§ **WRITTEN EXERCISE A**: Can you copy part of the passage on rural wages word for word, beginning at the words "An equal focus" and stopping after "current rural distress."?

An equal focus on both rural wages and farm income is vital to relieve rural distress, says India Ratings and Research (Ind-Ra). Rural distress and farm income are so much in the news lately that they are nearly charting out the political discourse of the forthcoming state and 2019 Parliamentary Elections. The government has committed to doubling the farmers’ income by 2022. However, the largest chunk of rural population is made of daily wage earners, not farmers. Moreover, a significant number of marginal and small farmers often work as daily wage earners. Hence, examining rural wages is as vital as observing farm income to understand the current rural distress.

Dismal Growth in Rural Wages: Rural wages have been under pressure lately and have declined substantially since FY15. Despite a decline in rural inflation, real wages were marked by low single digit growth during FY16-FY18. In fact, it was negative in FY16. The average nominal wage growth over FY13-FY15 was 20.94%, but it came down to 5.18% over FY16-FY18. In real terms (adjusting for CPI inflation rural), however, wage growth declined to 0.45% during FY16-FY18 from 11.18% during FY13-FY15.

§ **SOURCE MATERIAL**:
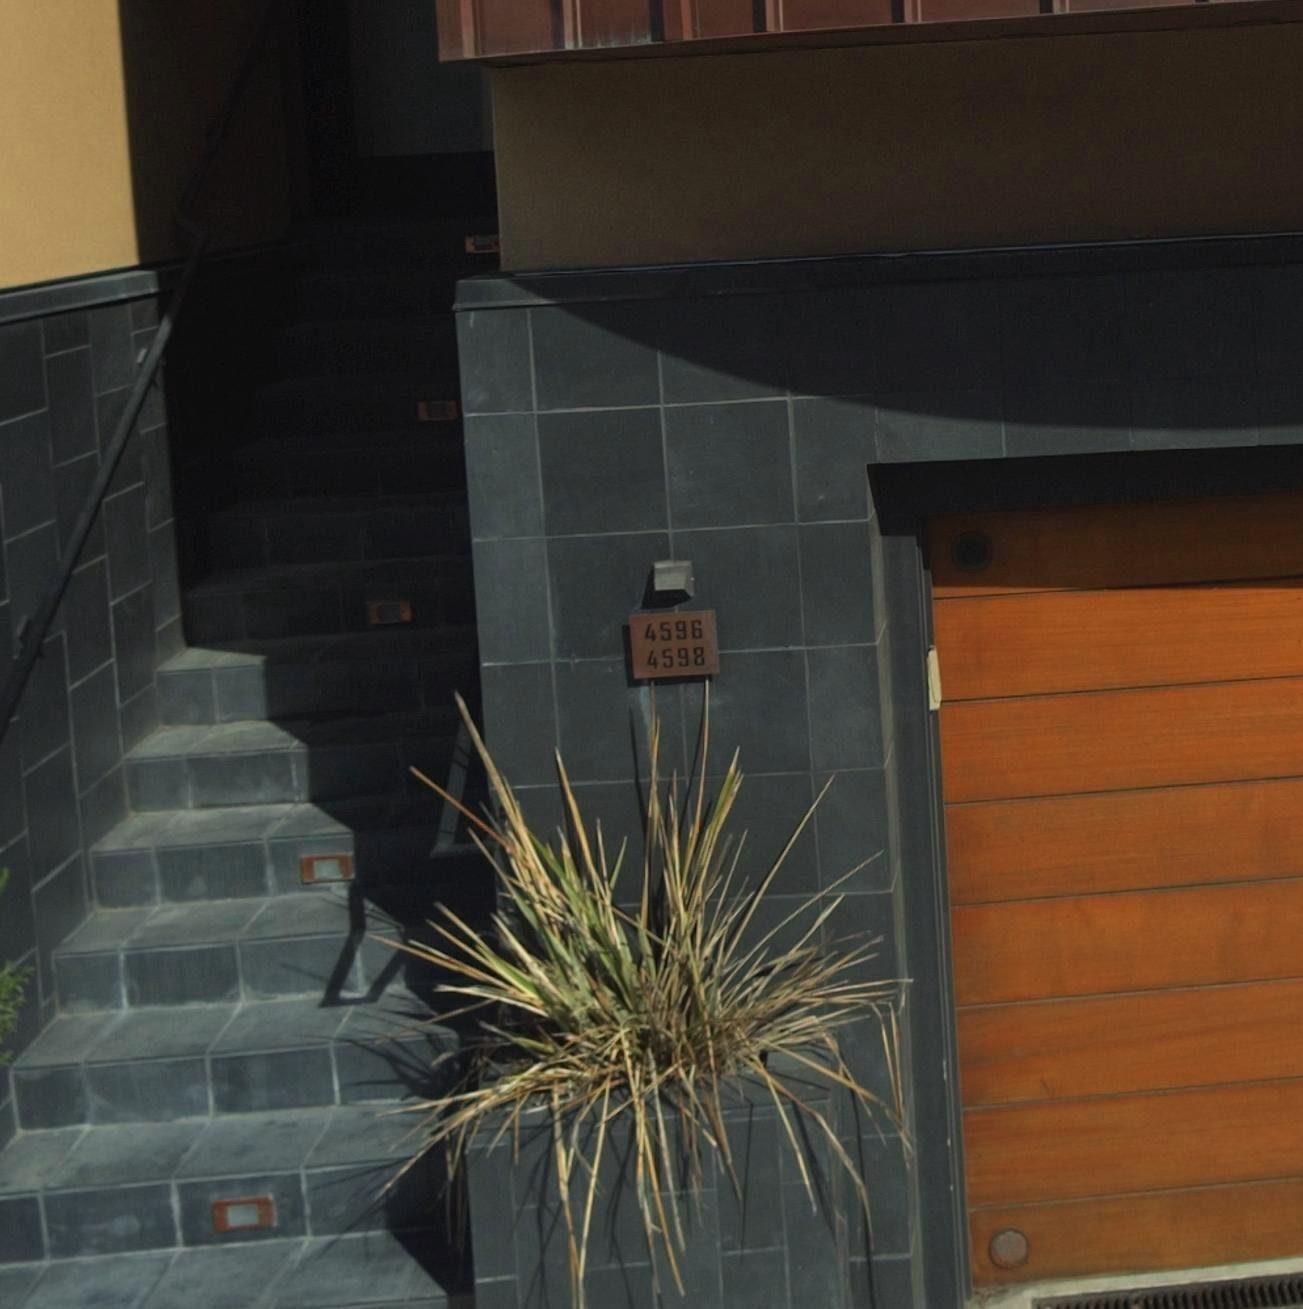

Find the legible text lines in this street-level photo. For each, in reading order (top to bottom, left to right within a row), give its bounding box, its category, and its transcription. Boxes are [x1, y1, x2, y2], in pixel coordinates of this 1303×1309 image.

[642, 618, 704, 645] StreetNumber: 4596
[646, 645, 706, 670] StreetNumber: 4598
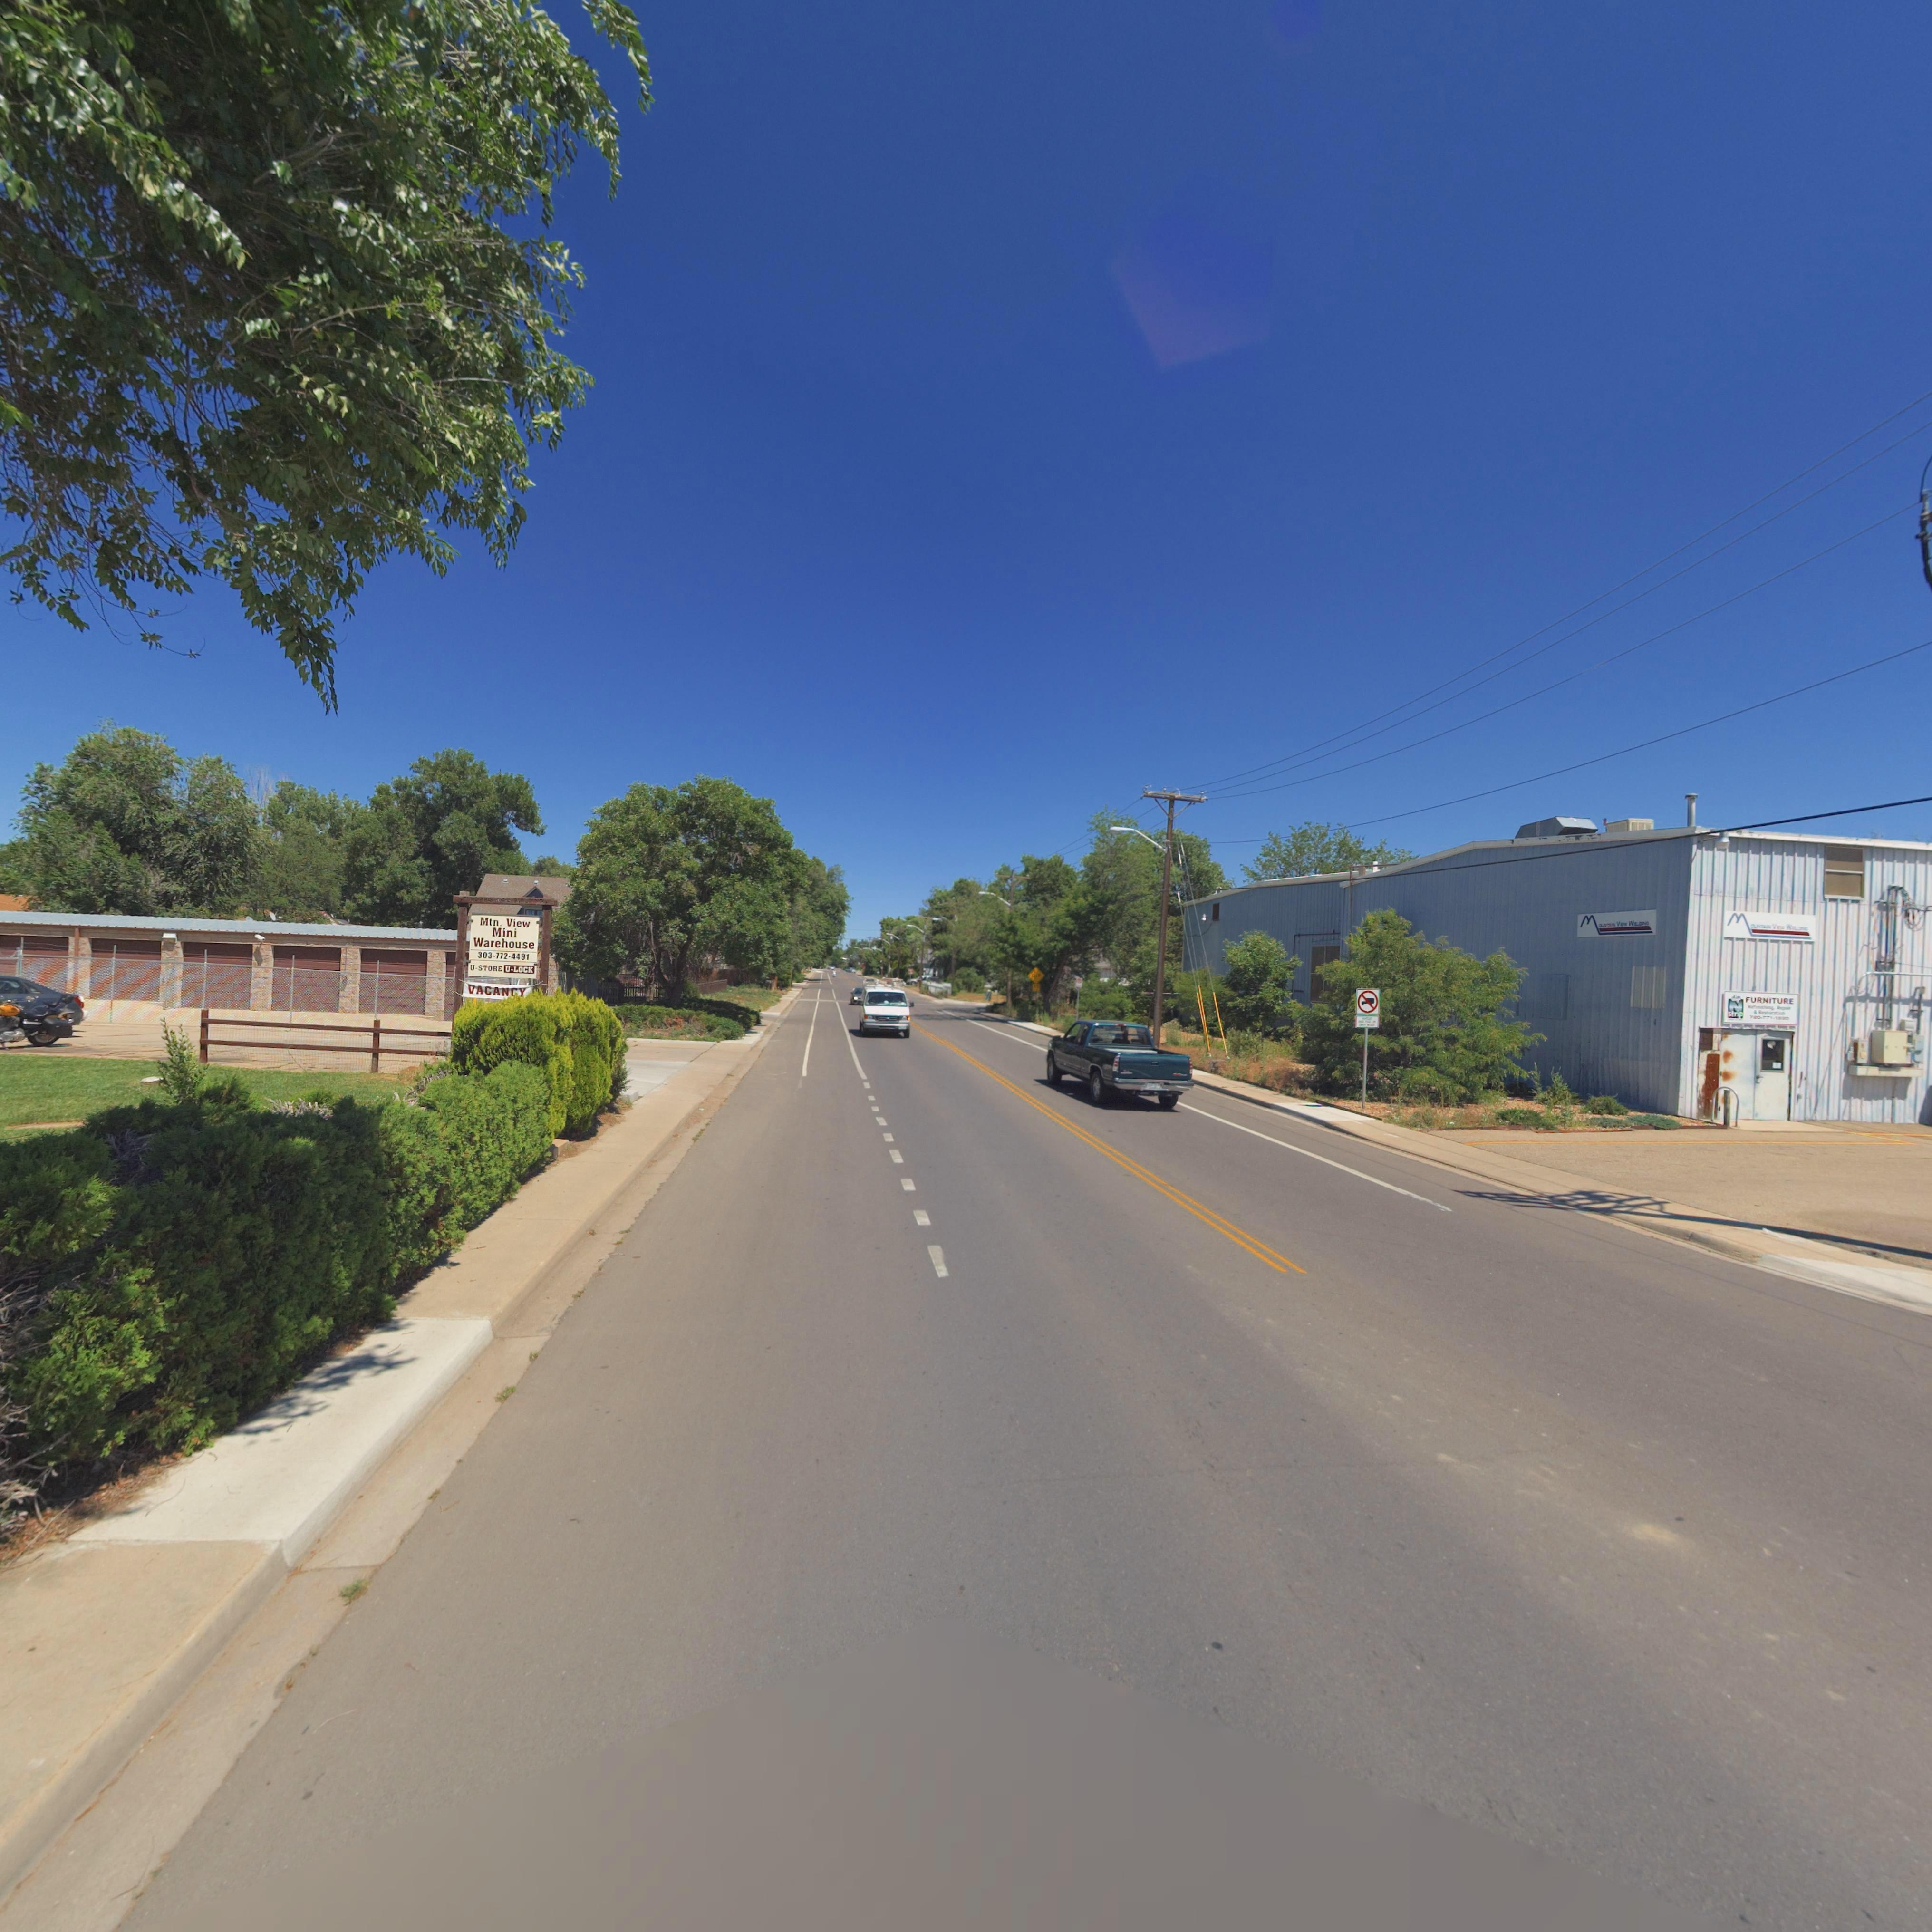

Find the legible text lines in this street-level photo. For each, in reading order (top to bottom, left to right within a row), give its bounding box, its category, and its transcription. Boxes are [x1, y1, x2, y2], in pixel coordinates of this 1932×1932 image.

[480, 917, 531, 928] BusinessName: Mtn. View
[1598, 920, 1650, 927] BusinessName: OUNTAIN VIEW WELDING
[1749, 922, 1808, 931] BusinessName: OU**A*N VIEW WELD*NG
[492, 927, 517, 938] BusinessName: Mini
[473, 937, 534, 949] BusinessName: Warehouse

§ **WRITTEN EXERCISE B**: Will you repeat, unchanged, the lines of the entries that begin at the line containing "this 1932×1932 image." and run through the final line of the entries?

§ **FULL SOLUTION A**:
An equal focus on both rural wages and farm income is vital to relieve rural distress, says India Ratings and Research (Ind-Ra). Rural distress and farm income are so much in the news lately that they are nearly charting out the political discourse of the forthcoming state and 2019 Parliamentary Elections. The government has committed to doubling the farmers’ income by 2022. However, the largest chunk of rural population is made of daily wage earners, not farmers. Moreover, a significant number of marginal and small farmers often work as daily wage earners. Hence, examining rural wages is as vital as observing farm income to understand the current rural distress.

§ **FULL SOLUTION B**:
Find the legible text lines in this street-level photo. For each, in reading order (top to bottom, left to right within a row), give its bounding box, its category, and its transcription. Boxes are [x1, y1, x2, y2], in pixel coordinates of this 1932×1932 image.

[480, 917, 531, 928] BusinessName: Mtn. View
[1598, 920, 1650, 927] BusinessName: OUNTAIN VIEW WELDING
[1749, 922, 1808, 931] BusinessName: OU**A*N VIEW WELD*NG
[492, 927, 517, 938] BusinessName: Mini
[473, 937, 534, 949] BusinessName: Warehouse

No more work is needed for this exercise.